= Echelon above corps =

Echelons above corps (EAC), in US and NATO practice, refer to higher headquarters, of purpose-built organization, which involve a greater number of troops than would be in an army corps. They may be standing organizations with a regional responsibility, or may be established for a particular operational purpose. While EAC most commonly refer to ground combat forces, they may refer to joint commands. They may also be administrative headquarters with responsibility for preparing combat forces.

While there were a significant number of EAC in World War II, with increasing power of smaller organizations, it may not be required to have a ground force of the size of:

- Field army, made up of two or more corps plus units under the direct control of the army commander
- Army group, composed of two or more field armies plus units subordinated to the army group commander
- Theater, composed of all land, sea, and air forces in a geographic area

Even in World War II, while the Western Allies used these terms, they were not universal. A Soviet army was roughly equivalent to a US or Commonwealth corps, with a front roughly equivalent to an army group. Japanese armies were also equivalent to US or Commonwealth corps, an area army to a western field army, and a general army to a theater.

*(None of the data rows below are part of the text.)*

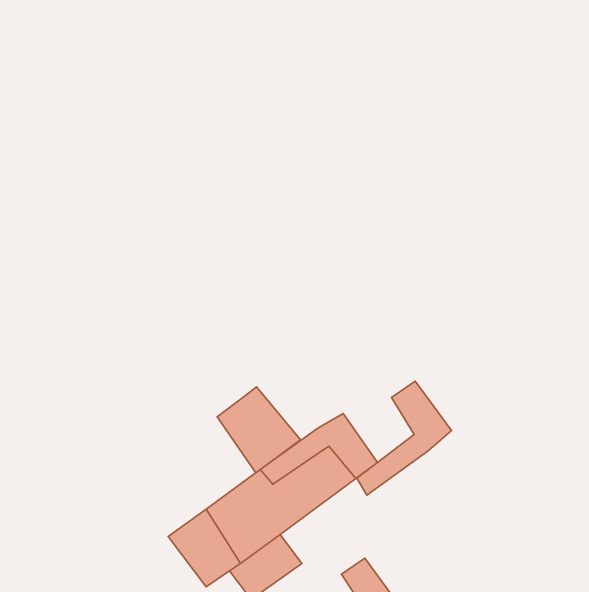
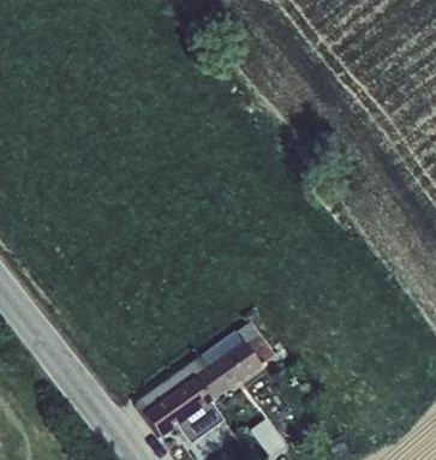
building: [357,381,451,495] -> none
building: [217,387,301,473] -> none

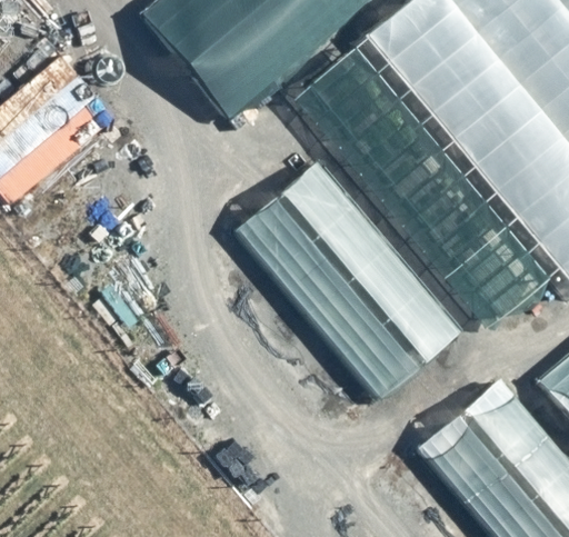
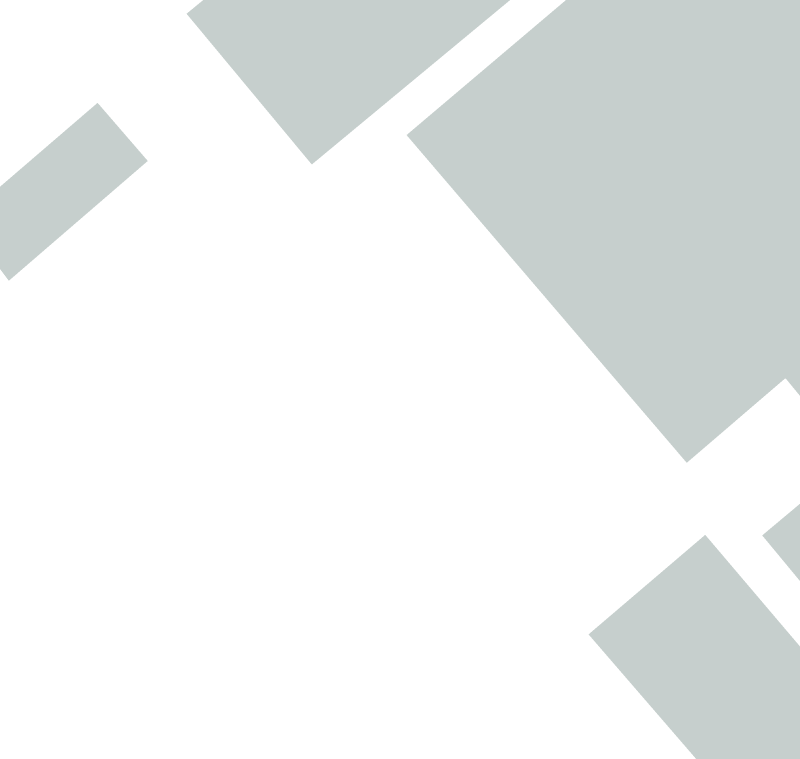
building: [239,162,461,398] -> none

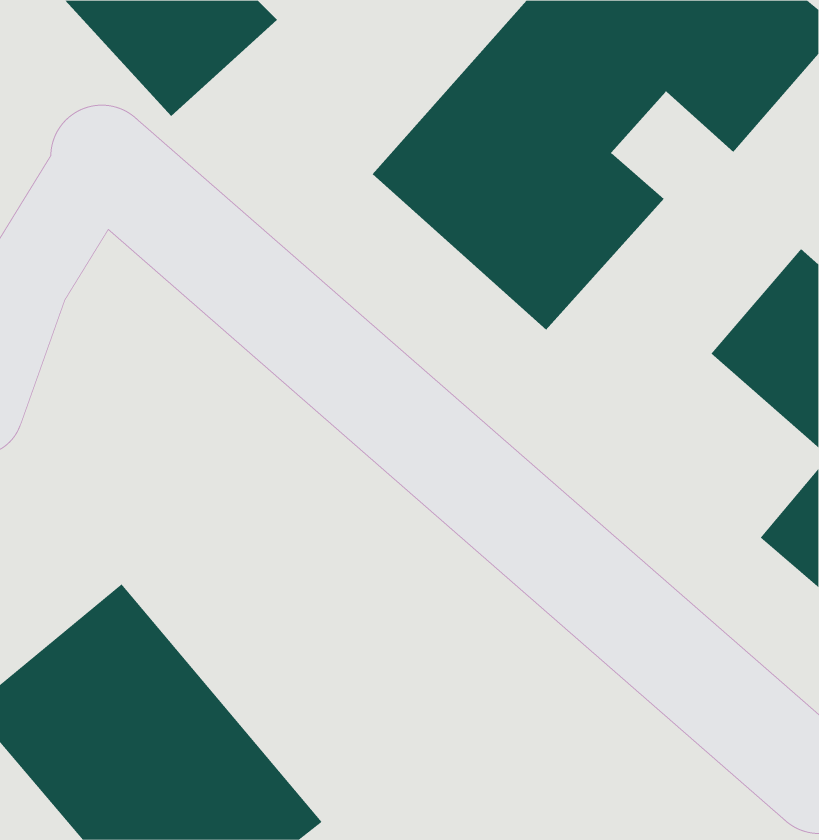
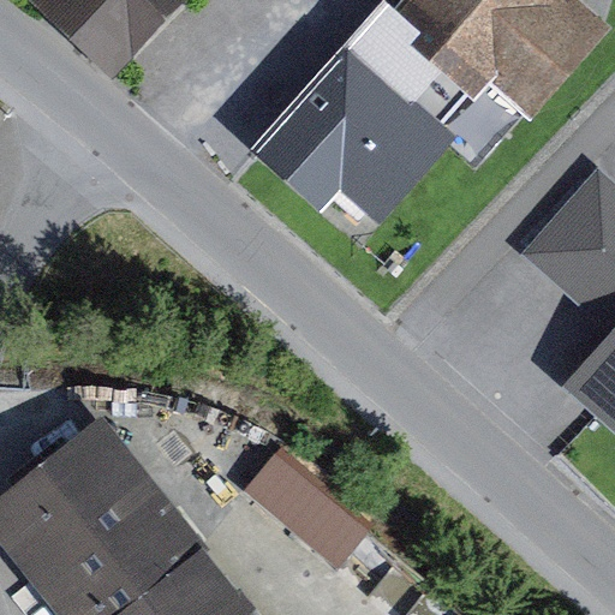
building: none -> [237,424,364,544]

==Current US concepts of EAC==
The US Army divides types of troops into combat arms (infantry, armor, artillery, aviation, special forces), combat support (intelligence, communications, engineer, military police) and combat service support (supply, maintenance, medical, transportation, chaplain, finance and administration).

===Combat support===
Military police, in the current environment, often are in a combat role. Doctrine is catching up with reality, as in Panama, and most recently in Iraq, with the Raven 42 patrol led by Staff Sergeant Timothy Nein and Sergeant Leigh Ann Hester, where a woman, for the first time, received the Silver Star medal, and qualified for the Combat Action Badge. Raven 42, a unit of the 617th Military Police Company of the Kentucky National Guard, was on a convoy escort mission where combat was reasonable to expect, as opposed to the rear area MP units guarding prisons and POWs.

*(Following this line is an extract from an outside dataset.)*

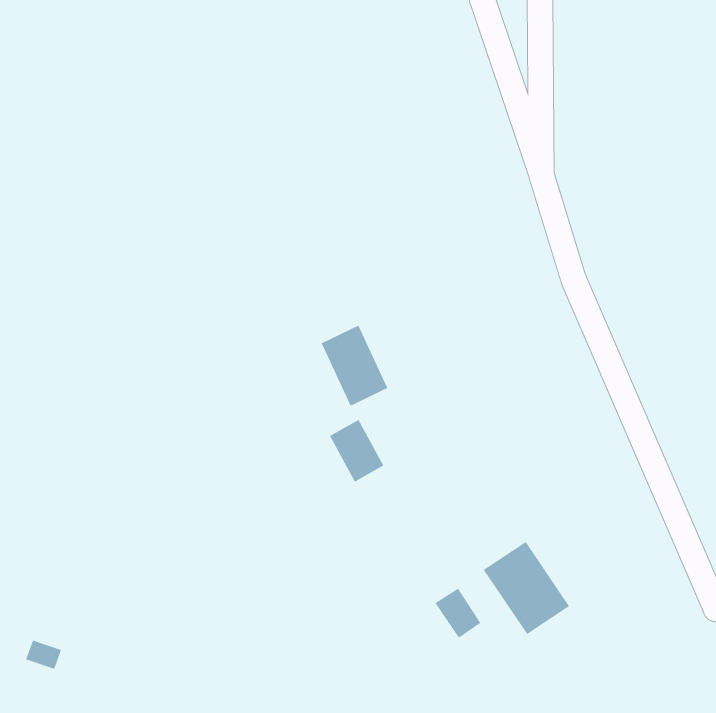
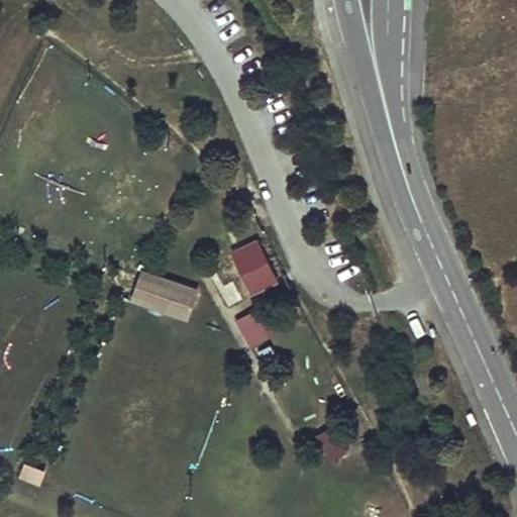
building: none -> [127,272,197,321]
building: [483,541,570,635] -> none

=== Combat service support ===
Thomas J. Newman, a Quartermaster Corps major in 1993, analyzes the roles of combat service support at EAC. It must be remembered that US Army doctrine was in flux as his monograph was being developed, analyzing the lessons learned from Operation Desert Storm, but the Army not yet gone to the major restructuring into units of action/brigade combat teams and units of employment.
[from the abstract] Army concepts for supporting operations involving multiple corps were called into question by actions taken during Operations Desert Shield and Desert Storm. Non-doctrinal organizations provided support to U.S. forces deployed on these operations, despite the fact that doctrinally correct organizations existed. The monograph examines existing doctrine for support of multi-corps operations, and also doctrine for Army theater command and control architecture. It then summarizes support operations during the Gulf
War Emerging logistics doctrine is then compared with both previous doctrine and with lessons learned in the Gulf. The monograph concludes that existing doctrine for support at echelons above corps requires revision, that-emerging doctrine is on the right track, and that a key requirement will be for the Army to identify a way to test new doctrine in a realistic manner.

==Existence of EAC's between US corps and unified commands==
Still in use in US forces are Unified Combatant Commands, roughly equivalent to a theater. Multinational Force Iraq (MNF-I) is a level of command comparable to a reinforced field army.